Stored records:
######
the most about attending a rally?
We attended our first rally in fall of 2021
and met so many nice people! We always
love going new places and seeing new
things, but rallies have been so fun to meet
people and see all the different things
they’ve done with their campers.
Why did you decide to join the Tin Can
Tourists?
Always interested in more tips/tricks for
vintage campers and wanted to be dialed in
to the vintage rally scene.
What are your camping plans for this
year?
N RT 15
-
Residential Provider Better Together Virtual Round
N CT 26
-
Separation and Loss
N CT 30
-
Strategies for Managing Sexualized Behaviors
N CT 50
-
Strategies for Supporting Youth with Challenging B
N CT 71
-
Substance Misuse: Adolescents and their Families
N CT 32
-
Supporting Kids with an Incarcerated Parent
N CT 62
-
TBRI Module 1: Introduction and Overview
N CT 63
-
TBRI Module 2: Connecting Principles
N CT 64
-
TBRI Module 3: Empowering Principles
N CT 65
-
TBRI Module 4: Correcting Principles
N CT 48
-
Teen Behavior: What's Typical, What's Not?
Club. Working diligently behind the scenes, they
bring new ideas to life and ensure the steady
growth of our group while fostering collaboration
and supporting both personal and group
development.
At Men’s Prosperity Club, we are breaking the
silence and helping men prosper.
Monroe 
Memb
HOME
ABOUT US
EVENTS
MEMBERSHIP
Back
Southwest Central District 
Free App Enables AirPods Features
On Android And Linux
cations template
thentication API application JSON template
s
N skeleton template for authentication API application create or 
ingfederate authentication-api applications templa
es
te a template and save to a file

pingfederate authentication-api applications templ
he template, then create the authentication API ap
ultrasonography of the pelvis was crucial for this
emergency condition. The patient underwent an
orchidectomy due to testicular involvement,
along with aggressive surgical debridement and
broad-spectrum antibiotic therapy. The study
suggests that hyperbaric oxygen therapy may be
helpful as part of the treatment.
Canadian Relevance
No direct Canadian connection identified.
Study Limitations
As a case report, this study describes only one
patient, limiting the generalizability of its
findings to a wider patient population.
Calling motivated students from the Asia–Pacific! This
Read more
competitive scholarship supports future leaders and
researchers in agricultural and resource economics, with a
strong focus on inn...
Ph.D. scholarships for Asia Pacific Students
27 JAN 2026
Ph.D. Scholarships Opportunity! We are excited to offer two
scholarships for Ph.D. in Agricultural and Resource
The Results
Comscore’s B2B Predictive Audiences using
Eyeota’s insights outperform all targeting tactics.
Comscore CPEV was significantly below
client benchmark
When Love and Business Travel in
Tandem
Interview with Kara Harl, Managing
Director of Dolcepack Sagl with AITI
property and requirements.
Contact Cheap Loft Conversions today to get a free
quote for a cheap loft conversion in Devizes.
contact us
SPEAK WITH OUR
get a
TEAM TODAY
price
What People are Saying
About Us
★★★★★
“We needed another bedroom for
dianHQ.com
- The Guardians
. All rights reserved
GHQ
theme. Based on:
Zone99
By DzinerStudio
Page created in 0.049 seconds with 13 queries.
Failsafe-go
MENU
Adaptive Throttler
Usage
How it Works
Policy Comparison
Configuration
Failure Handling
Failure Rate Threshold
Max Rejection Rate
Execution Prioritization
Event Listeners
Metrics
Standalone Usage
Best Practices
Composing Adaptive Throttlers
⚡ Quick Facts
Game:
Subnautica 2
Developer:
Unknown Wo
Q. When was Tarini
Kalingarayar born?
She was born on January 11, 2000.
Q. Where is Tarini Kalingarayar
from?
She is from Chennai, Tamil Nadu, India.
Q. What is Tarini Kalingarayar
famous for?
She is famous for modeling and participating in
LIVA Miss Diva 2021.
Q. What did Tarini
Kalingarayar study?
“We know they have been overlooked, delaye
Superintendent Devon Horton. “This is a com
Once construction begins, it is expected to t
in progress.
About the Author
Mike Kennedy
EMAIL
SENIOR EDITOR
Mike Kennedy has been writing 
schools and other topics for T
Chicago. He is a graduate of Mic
######
REQUIRED WORK = Repeat each entry above exactly as shown.

RESPONSE BOX =
the most about attending a rally?
We attended our first rally in fall of 2021
and met so many nice people! We always
love going new places and seeing new
things, but rallies have been so fun to meet
people and see all the different things
they’ve done with their campers.
Why did you decide to join the Tin Can
Tourists?
Always interested in more tips/tricks for
vintage campers and wanted to be dialed in
to the vintage rally scene.
What are your camping plans for this
year?
N RT 15
-
Residential Provider Better Together Virtual Round
N CT 26
-
Separation and Loss
N CT 30
-
Strategies for Managing Sexualized Behaviors
N CT 50
-
Strategies for Supporting Youth with Challenging B
N CT 71
-
Substance Misuse: Adolescents and their Families
N CT 32
-
Supporting Kids with an Incarcerated Parent
N CT 62
-
TBRI Module 1: Introduction and Overview
N CT 63
-
TBRI Module 2: Connecting Principles
N CT 64
-
TBRI Module 3: Empowering Principles
N CT 65
-
TBRI Module 4: Correcting Principles
N CT 48
-
Teen Behavior: What's Typical, What's Not?
Club. Working diligently behind the scenes, they
bring new ideas to life and ensure the steady
growth of our group while fostering collaboration
and supporting both personal and group
development.
At Men’s Prosperity Club, we are breaking the
silence and helping men prosper.
Monroe 
Memb
HOME
ABOUT US
EVENTS
MEMBERSHIP
Back
Southwest Central District 
Free App Enables AirPods Features
On Android And Linux
cations template
thentication API application JSON template
s
N skeleton template for authentication API application create or 
ingfederate authentication-api applications templa
es
te a template and save to a file

pingfederate authentication-api applications templ
he template, then create the authentication API ap
ultrasonography of the pelvis was crucial for this
emergency condition. The patient underwent an
orchidectomy due to testicular involvement,
along with aggressive surgical debridement and
broad-spectrum antibiotic therapy. The study
suggests that hyperbaric oxygen therapy may be
helpful as part of the treatment.
Canadian Relevance
No direct Canadian connection identified.
Study Limitations
As a case report, this study describes only one
patient, limiting the generalizability of its
findings to a wider patient population.
Calling motivated students from the Asia–Pacific! This
Read more
competitive scholarship supports future leaders and
researchers in agricultural and resource economics, with a
strong focus on inn...
Ph.D. scholarships for Asia Pacific Students
27 JAN 2026
Ph.D. Scholarships Opportunity! We are excited to offer two
scholarships for Ph.D. in Agricultural and Resource
The Results
Comscore’s B2B Predictive Audiences using
Eyeota’s insights outperform all targeting tactics.
Comscore CPEV was significantly below
client benchmark
When Love and Business Travel in
Tandem
Interview with Kara Harl, Managing
Director of Dolcepack Sagl with AITI
property and requirements.
Contact Cheap Loft Conversions today to get a free
quote for a cheap loft conversion in Devizes.
contact us
SPEAK WITH OUR
get a
TEAM TODAY
price
What People are Saying
About Us
★★★★★
“We needed another bedroom for
dianHQ.com
- The Guardians
. All rights reserved
GHQ
theme. Based on:
Zone99
By DzinerStudio
Page created in 0.049 seconds with 13 queries.
Failsafe-go
MENU
Adaptive Throttler
Usage
How it Works
Policy Comparison
Configuration
Failure Handling
Failure Rate Threshold
Max Rejection Rate
Execution Prioritization
Event Listeners
Metrics
Standalone Usage
Best Practices
Composing Adaptive Throttlers
⚡ Quick Facts
Game:
Subnautica 2
Developer:
Unknown Wo
Q. When was Tarini
Kalingarayar born?
She was born on January 11, 2000.
Q. Where is Tarini Kalingarayar
from?
She is from Chennai, Tamil Nadu, India.
Q. What is Tarini Kalingarayar
famous for?
She is famous for modeling and participating in
LIVA Miss Diva 2021.
Q. What did Tarini
Kalingarayar study?
“We know they have been overlooked, delaye
Superintendent Devon Horton. “This is a com
Once construction begins, it is expected to t
in progress.
About the Author
Mike Kennedy
EMAIL
SENIOR EDITOR
Mike Kennedy has been writing 
schools and other topics for T
Chicago. He is a graduate of Mic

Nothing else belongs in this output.